By the way, please correct me if the code does not actually do this, but I think I'm reading it right here 🙂

no one expects a channel to behave like that with nonzero capacity.

It may seem slightly surprising at first, but I do not believe that this actually breaks any assumptions about bounded channels. The end result that the send will wait for capacity is the same.

Restioson commented 2 years ago

Oops sorry, that was an accidental close :sweat_smile:

zesterer commented 2 years ago

This is an interesting discussion and not something that has previous had much thought put into it. Given that we've pretty much "solved" (in the most primitive sense of the word) this issue on the receiving end for receiver slots, it might be viable to do something similar on the sending end, although I've not thought too much about that.

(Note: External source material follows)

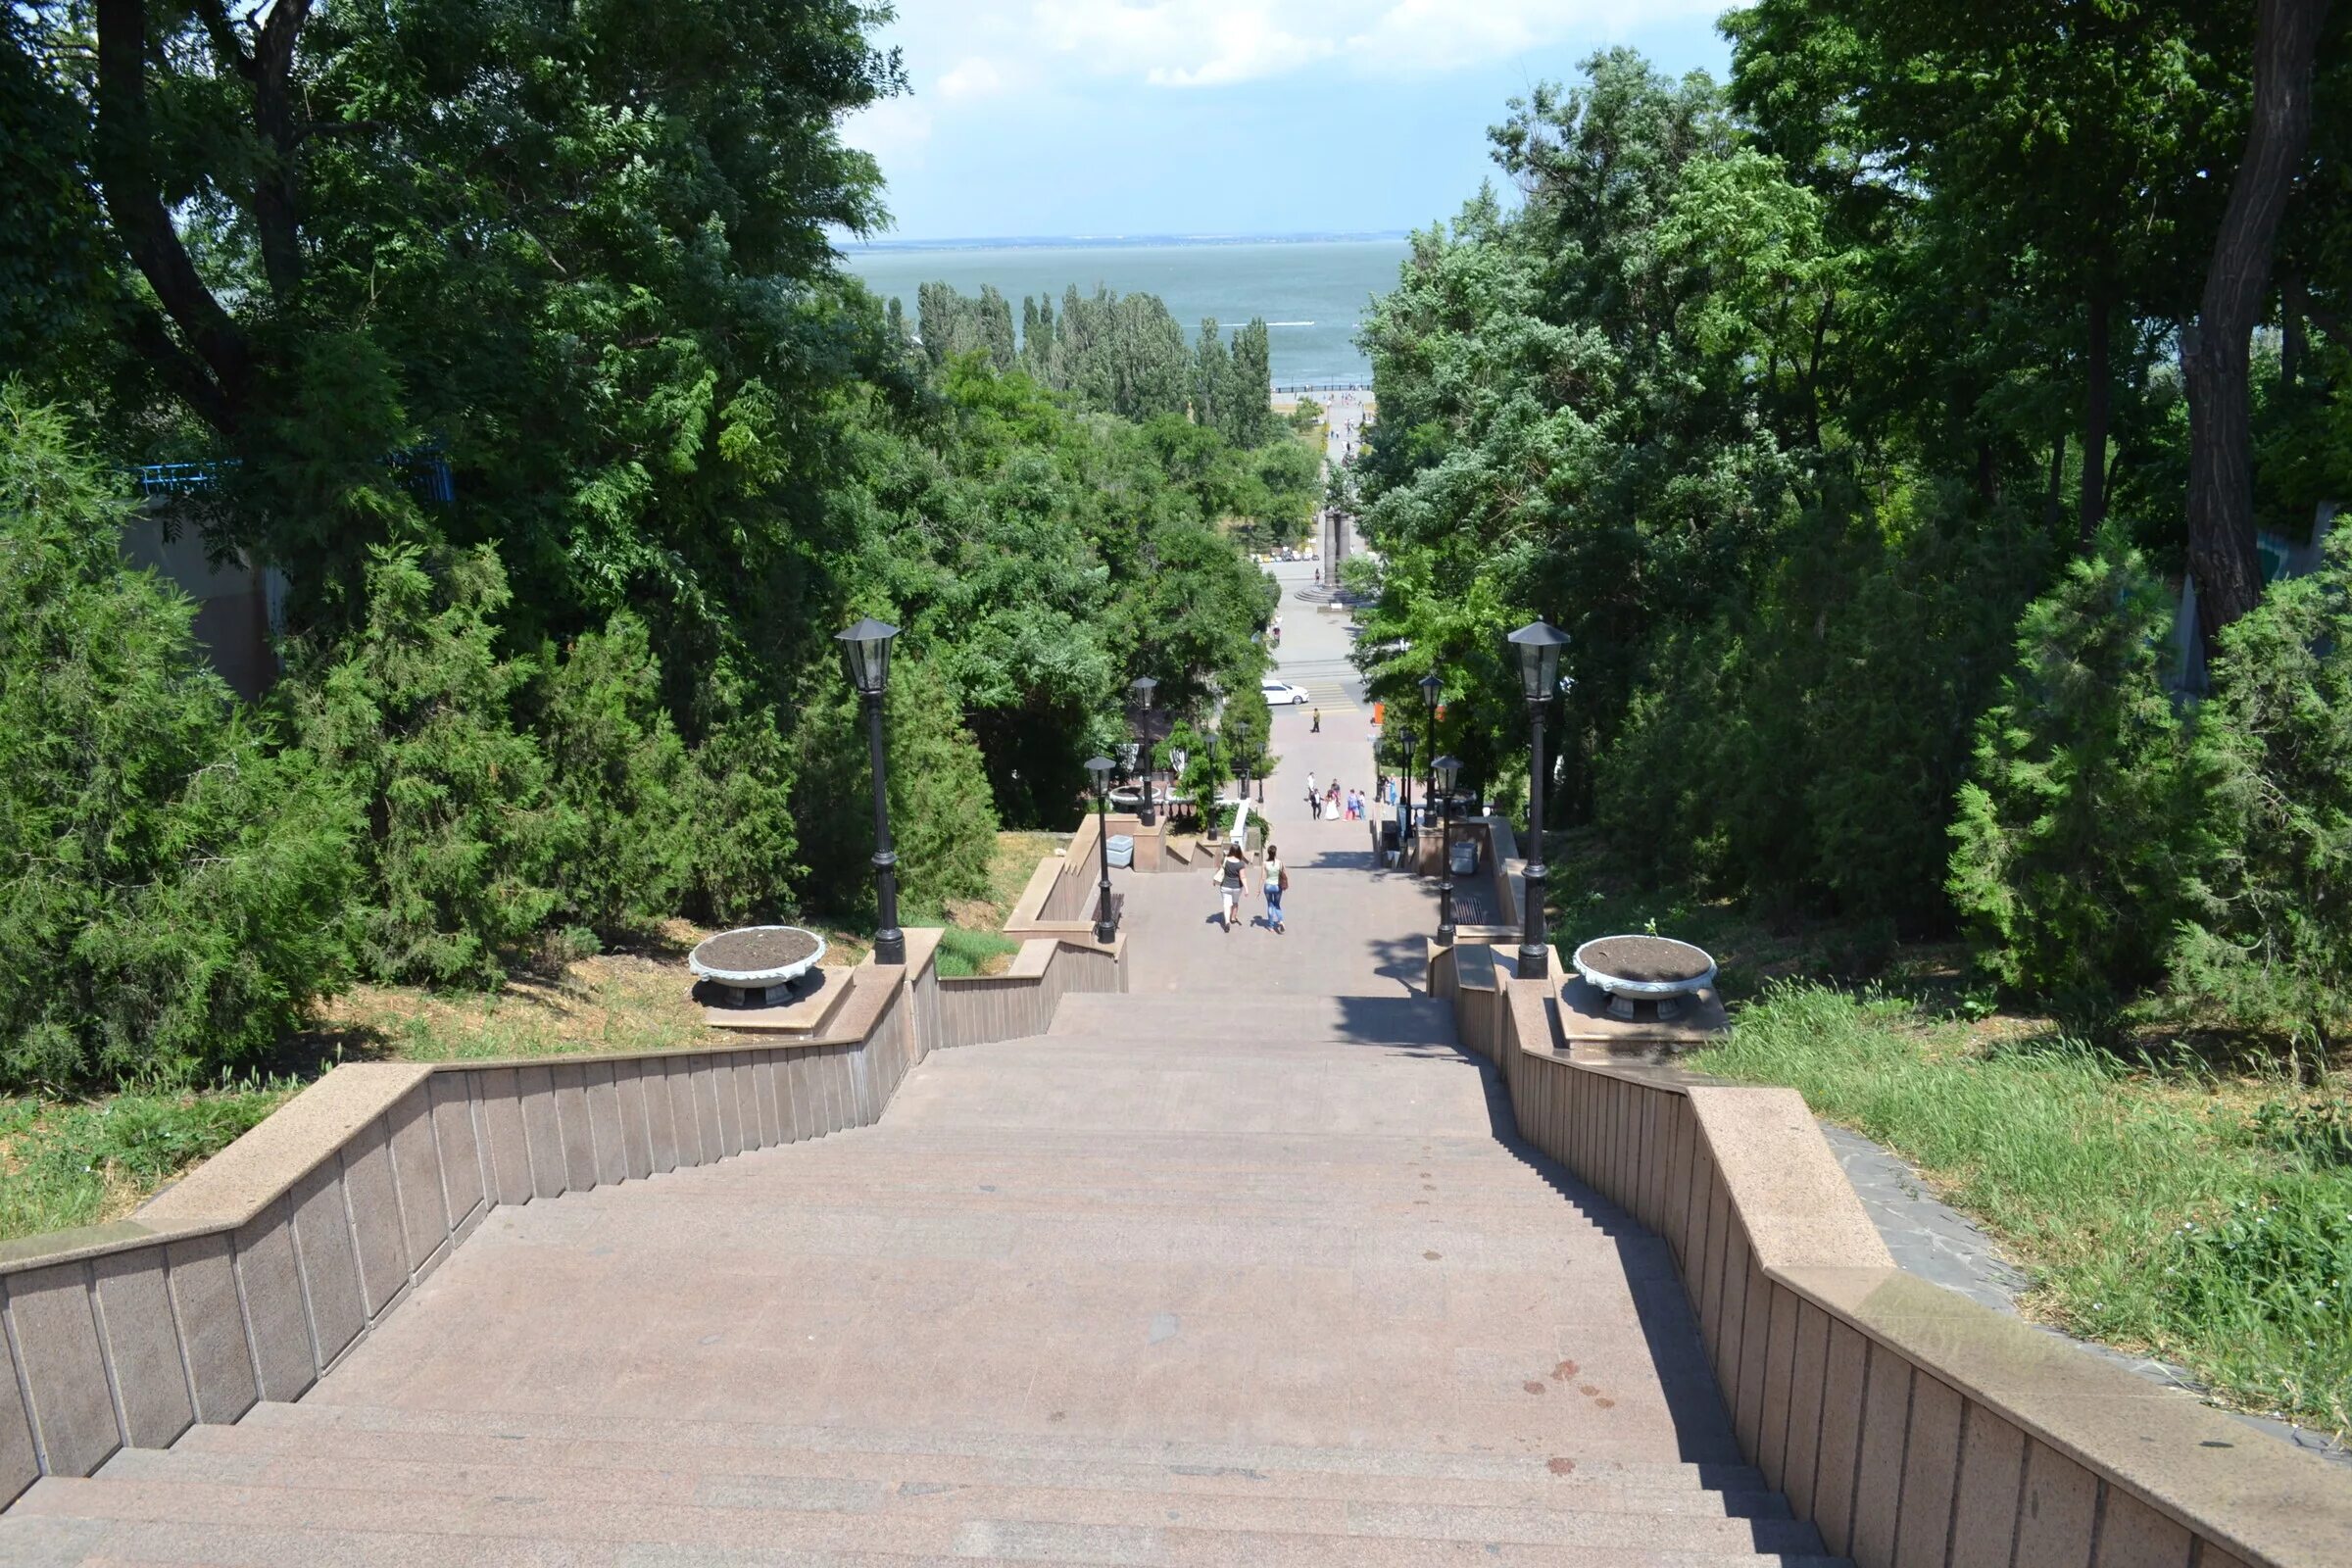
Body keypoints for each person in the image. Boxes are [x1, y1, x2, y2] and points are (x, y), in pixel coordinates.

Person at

If anybody is interested in looking into this further, I'd be happy to review code / give advice, but I'm not sure I've got enough free time to work on it myself, at least for the next few months.

abonander commented 2 years ago

I think it's highly surprising that a send_async() operation can be cancelled but still go through, that could easily lead to some very subtle bugs. If nothing else, that needs to be clearly documented.

It also weakens the guarantees of having a bounded channel as, if I understand correctly, you could essentially do tx.send_async(item).now_or_never() in a loop to get unbounded behavior.

Restioson commented 2 years ago

It also weakens the guarantees of having a bounded channel as, if I understand correctly, you could essentially do tx.send_async(item).now_or_never() in a loop to get unbounded behavior.

This is not the case. When the future is dropped after now or never returns None, the waiter will be removed and the send will be canceled.

Restioson commented 2 years ago

I think it's highly surprising that a send_async() operation can be cancelled but still go through, that could easily lead to some very subtle bugs. If nothing else, that needs to be clearly documented.

I agree. It's something that should be documented or otherwise changed. As far as changing it goes, I may look into it in a successor to #84

oblique commented 1 year ago

From my understanding recv_async is cancel safe. Am I correct? Can we document this?